**WHAT THE EXERCISE ASKS:** Return, word for word, the passage of the post on stocks versus gold from "The above chart" up to and including "the next chart.".

**SUPPLIED TEXT:**
** Start **
Thursday, January 27, 2011

Stocks gain against gold, and that is good news


The above chart plots the daily ratio of the S&P 500 index to the spot gold price. Stocks have been doing pretty well in nominal terms, with the S&P now up 92% from its Mar. '09 low. But against gold, stocks are up only 36% from last year's low. The thing that caught my eye is that since the end of last November, stocks are up 10% while gold is down 5%. Gold is down almost 8% (almost $110/oz) since its early December high. Stocks may be on the verge of a significant upswing against gold, after losing 87% of their value from the highs of 2000 through Mar. '09, as shown in the next chart.


Taking a very long-term perspective and ignoring the impact of dividends, stock prices have only just kept pace with gold prices over the past 83 years. This fact lends credence to those who advocate a gold standard, since it shows that gold indeed holds its value against other real assets over long periods, though of course there have been huge swings from time to time. But if the best that gold can do over time is to match the increase in stock prices, while delivering enormous extra volatility along the way, then gold is not a particularly attractive asset from an investment perspective, especially since it pays not a penny of income and in fact costs money to store. And it's particularly unattractive today, unless you are convinced that the Fed is on the verge of committing a major monetary mistake and/or the U.S. is going to default on its debt obligations.
** End **
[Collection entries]
** Start **
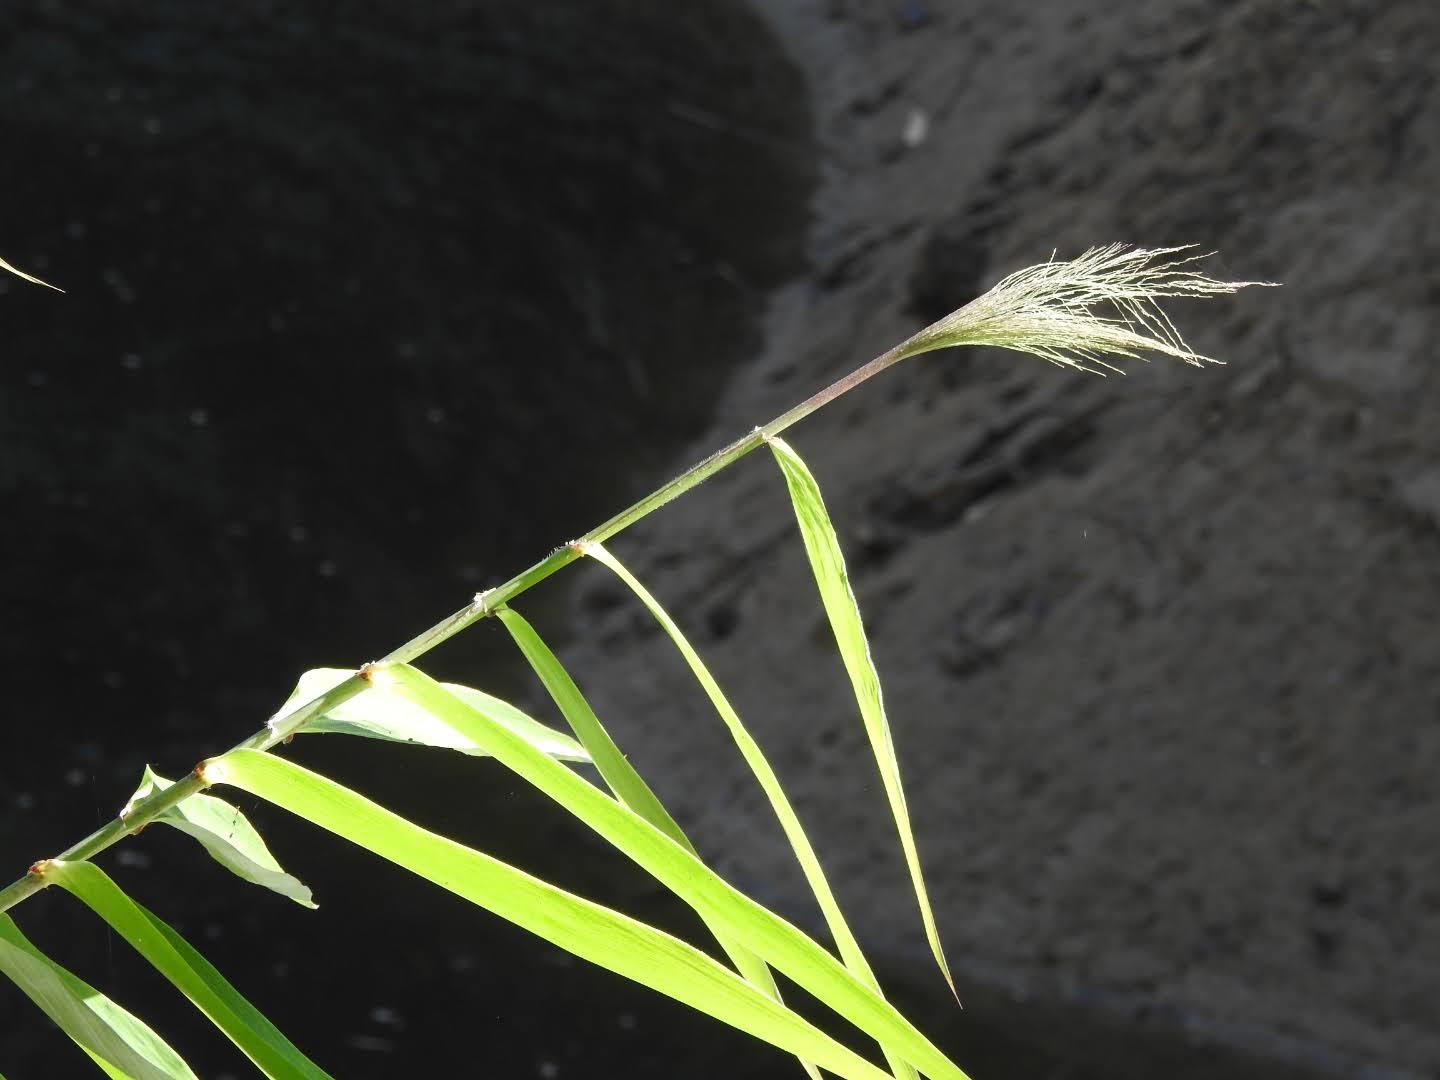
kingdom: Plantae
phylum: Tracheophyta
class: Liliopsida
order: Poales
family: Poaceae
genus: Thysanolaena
** End **
** Start **
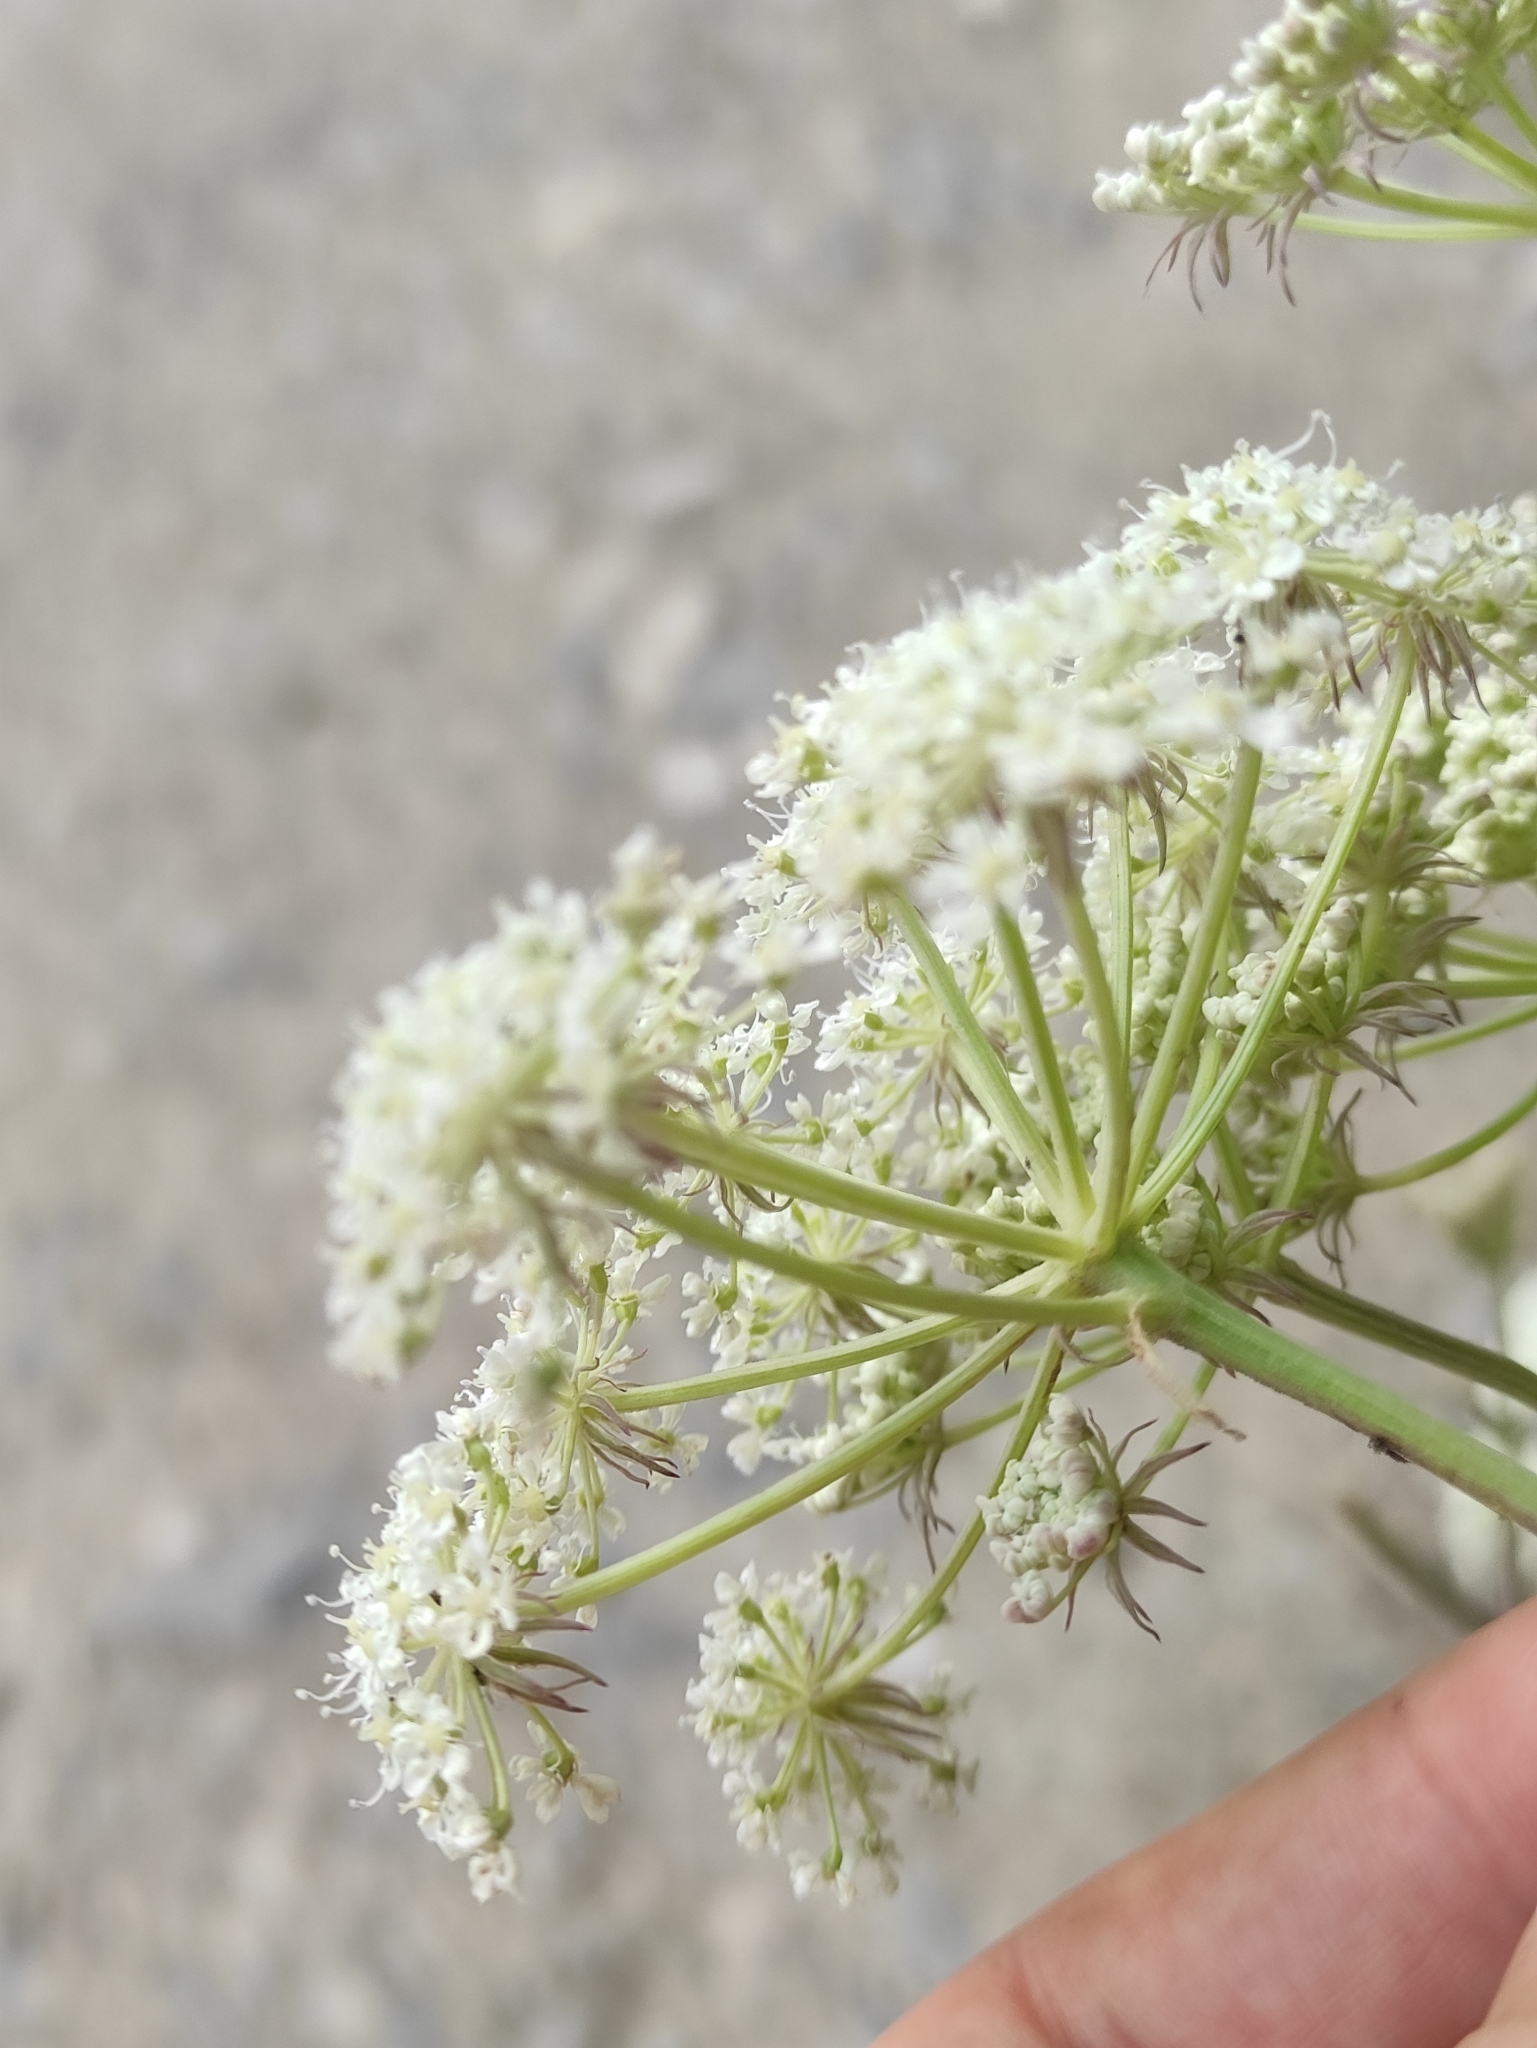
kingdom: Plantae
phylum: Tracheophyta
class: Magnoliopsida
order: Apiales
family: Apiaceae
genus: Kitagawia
** End **
** Start **
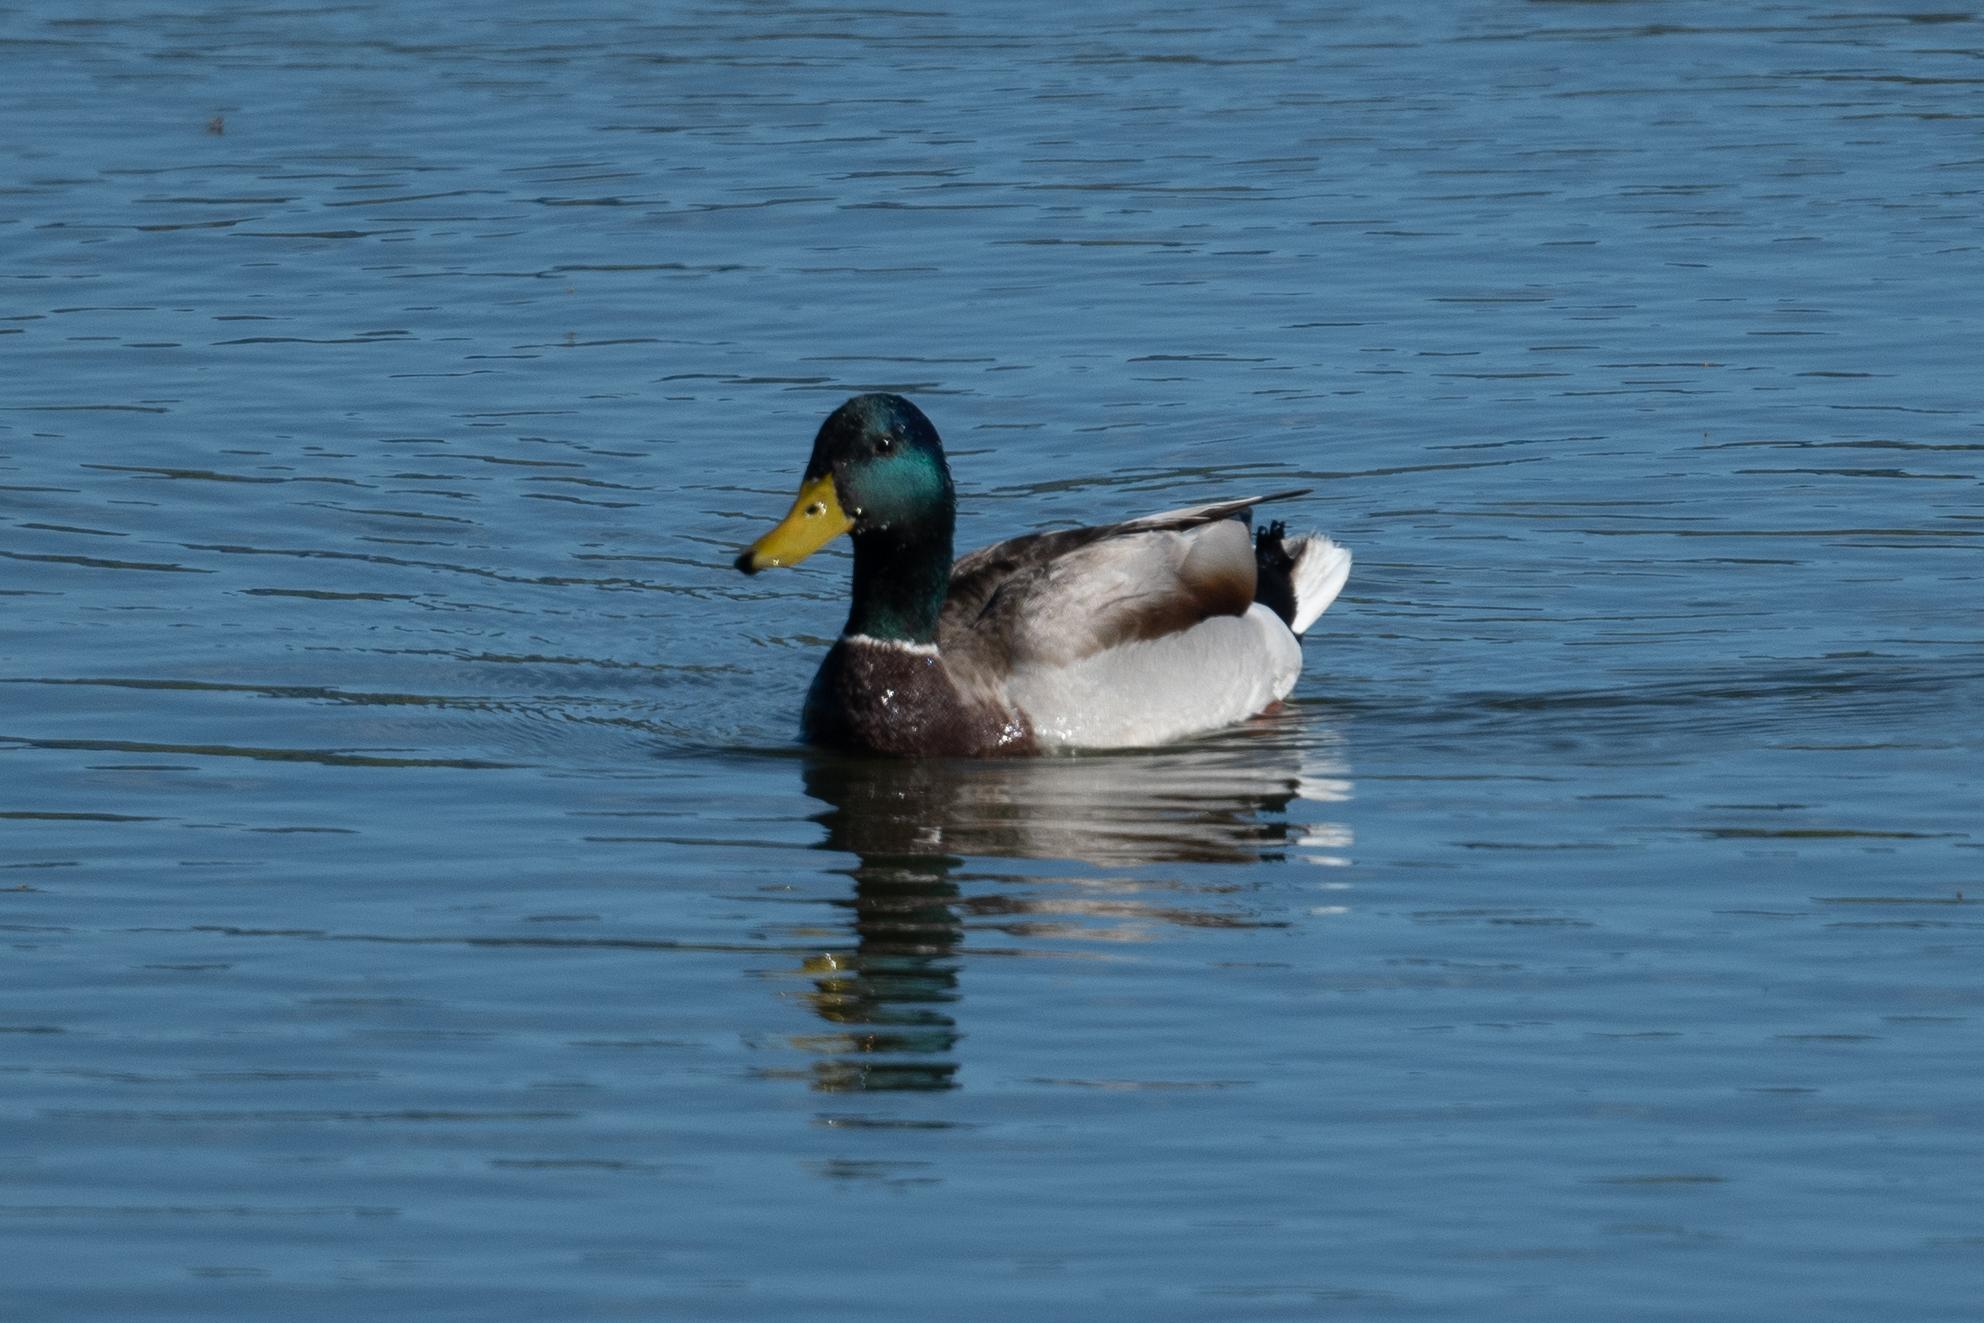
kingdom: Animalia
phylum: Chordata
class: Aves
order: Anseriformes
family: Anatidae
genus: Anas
** End **
**RESPONSE:**
The above chart plots the daily ratio of the S&P 500 index to the spot gold price. Stocks have been doing pretty well in nominal terms, with the S&P now up 92% from its Mar. '09 low. But against gold, stocks are up only 36% from last year's low. The thing that caught my eye is that since the end of last November, stocks are up 10% while gold is down 5%. Gold is down almost 8% (almost $110/oz) since its early December high. Stocks may be on the verge of a significant upswing against gold, after losing 87% of their value from the highs of 2000 through Mar. '09, as shown in the next chart.